与えられた課題、命じられた業務、押し付けられた言伝。
持つべき疑問も、生じるべき葛藤も、在るべき抵抗も、何も無いままただ生きている。
上げた声は黙殺され、挙げた拳は無いものとされる。
何時からだろう?
この“日常”を壊したくなったのは。日常を失いたくなったのは。
生まれた時から?
この世界を変えると決めたあの日から?
ソレを助けたあの日から?
――“ヒーロー”になる。
そんな夢を信じていた頃もあった。確かにあったこの夢も、記憶の奥底に埋没していく。
共に笑い在った、共に歩んだ俺の“守るべきもの”はもう何処にもいない。
一体“誰の”ヒーローになりたかったのだろうか。どんな“ヒーロー”になりたかったのだろうか。
――どんな“ヒーロー”になれたのだろうか。
俺は“ヒト”によって悪役とされた。“悪人”とか“頭の可笑しな奴”とか、そんなタグ付けを削除することはもう出来ない。仕方が無い。これは、仕方のないこと。
結局、誰も、“ヒト”には勝てない。
安定した暮らしは上流階級の者が占め、その下を中流階級の者が埋め尽くし、僅かな残りを下流階級の者たちが奪い合う。これが“ヒト”の世であり、“地球”における種の生存構造である。

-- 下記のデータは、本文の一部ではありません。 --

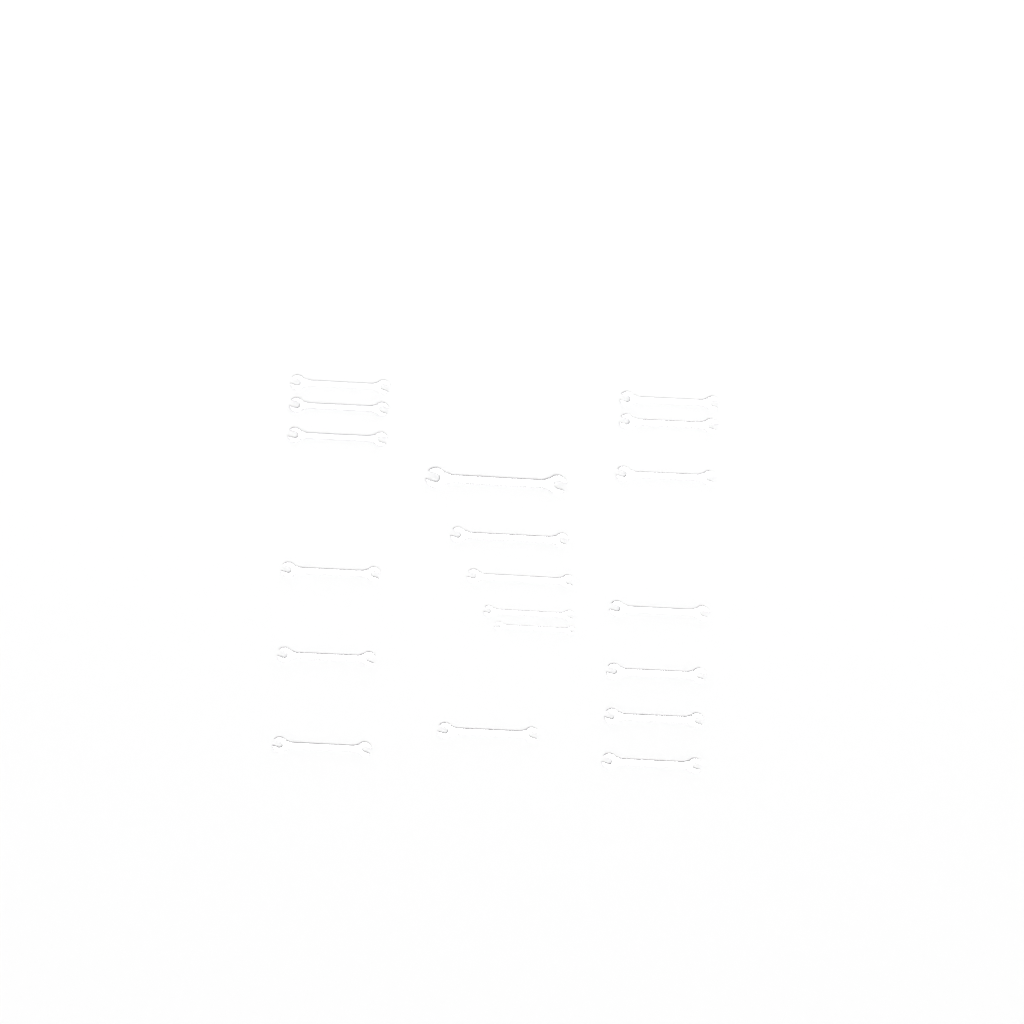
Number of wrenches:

この先も、碌でもない権力者に碌でもない命令を下され、碌でもない毎日を消費するのだろう。もう、自分一人ではどうしようもない事だ。
“正義”とは、常識に抵抗すること。これは勘違いだった?
“正義”ってなんだろう。常識が“正義”?
――もういいや。
赤いきつねの白煙は、青年に内包する負の感情のその全てを奪い去って、“狐”に思い出をギュッと詰める。
それが、青年と“キツネ”が創出する、唯一無二の“アカいキつネ”で、その味は倖せに染められていた。
――こいつも此処にいる。
――此処に倖せがある。
――“ヒーロー”がいる。
それでいい。それがいい。
だから、明日も“アカいキつネ”を――。